En
épocas fijas, a fin de conservar la integridad de la ley, se le
preguntaba al pueblo si había cumplido fielmente sus votos o no. Unos
pocos, de conciencia sensible, devolvían a Dios alrededor de la tercera
parte de todos sus ingresos para beneficio de los intereses religiosos y
para los pobres. Estas exigencias no se hacían a una clase particular
de la gente, sino a todos, siendo lo requerido proporcional a
la cantidad que se poseía. Además de todos estos donativos sistemáticos y
regulares, había objetos especiales que exigían ofrendas voluntarias,
como cuando se edificó el tabernáculo en el desierto, y el templo en
Jerusalén. Dios hacía esas substracciones tanto para beneficiar al
pueblo mismo como para sostener el servicio del culto.
Entre
nuestro pueblo debe haber un despertar acerca de este asunto. Son sólo
pocos los hombres que sienten remordimiento de conciencia si descuidan
su deber en cuanto a la
beneficencia. Muy pocos sienten remordimiento de alma por robar
diariamente a Dios. Si un cristiano, deliberada o accidentalmente, paga a
su vecino menos de lo que le debe o se niega a cancelar una deuda
honorable, su conciencia le perturbará, a menos que esté cauterizada; no
puede descansar aun cuando nadie sepa del asunto sino él. Hay muchos
votos descuidados y promesas que no han sido pagadas, y sin embargo,
cuán pocos afligen sus ánimos acerca del asunto; cuán pocos sienten la
culpabilidad de esta violación de sus deberes. Debemos sentir nuevas y
más profundas convicciones al respecto. La conciencia debe ser
despertada, y el asunto debe recibir sincera atención, porque habrá que
dar cuenta de ello a Dios en el último día, y sus exigencias han de ser
cumplidas.
Las
responsabilidades del negociante cristiano, por grande o pequeño que
sea su capital, estarán en exacta proporción con los dones que haya
recibido de Dios. El engaño de las riquezas ha arruinado a millares y
decenas de millares. Estos ricos se olvidan de que son mayordomos y de
que se está acercando rápidamente el día en que se les dirá: “Da cuenta
de tu mayordomía.” Lucas 16:2.
Según se demuestra en la parábola de los talentos, cada uno es
responsable del sabio empleo de los dones que le han sido concedidos. El
pobre de la parábola, por haber recibido el don menor, sentía menos
responsabilidad y no empleó el talento a él confiado; por lo tanto fué
echado a las tinieblas de afuera.
Dijo Cristo: “¡Cuán difícil es para los que confían en las riquezas, entrar en el reino de Dios!” Marcos 10:24 (VM).
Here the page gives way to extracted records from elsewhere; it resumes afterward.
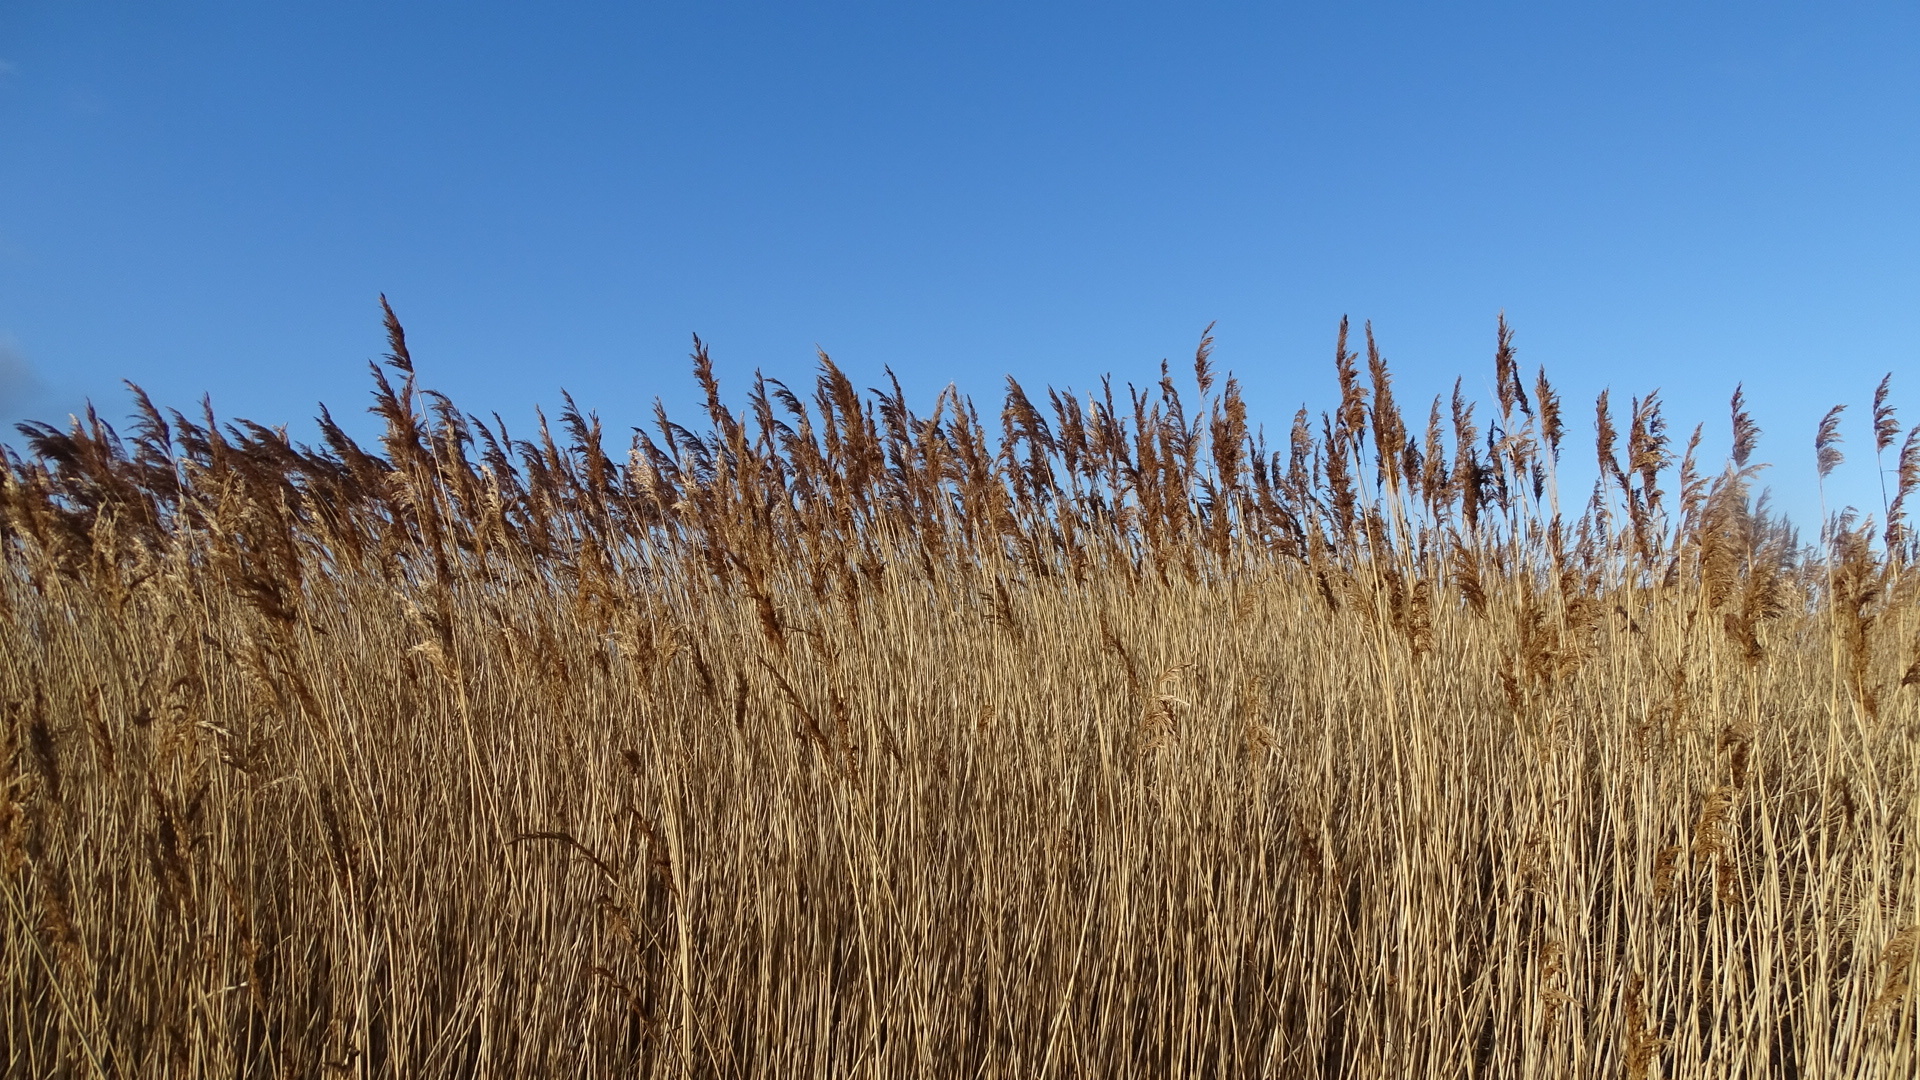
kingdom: Plantae
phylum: Tracheophyta
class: Liliopsida
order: Poales
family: Poaceae
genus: Phragmites
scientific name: Phragmites australis
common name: Common reed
Y sus discípulos se quedaron asombrados de su doctrina. Cuando un
ministro que ha trabajado con éxito en ganar almas para Jesucristo
abandona su obra sagrada para obtener ganancias temporales, se le llama
apóstata y habrá de dar cuenta a Dios por los talentos a los cuales dió
mala aplicación. Cuando hombres de diferentes vocaciones: agricultores,
mecánicos, abogados, etc., se hacen miembros de la iglesia, vienen a ser
siervos de Cristo; y aunque sus talentos sean completamente
diferentes, su responsabilidad en cuanto a hacer progresar la causa de
Dios por el esfuerzo personal y con sus recursos, no es menor que la que
descansa sobre el predicador. El ay que caerá sobre el ministro si no
predica el Evangelio, caerá tan seguramente sobre el negociante, si él,
con sus diferentes talentos, no coopera con Cristo en lograr los mismos
resultados. Cuando se le presente esto a cada individuo, algunos dirán:
“Dura es esta palabra” (Juan 6:60); sin embargo es veraz aunque sea contradicha continuamente por la práctica de hombres que profesan seguir a Cristo.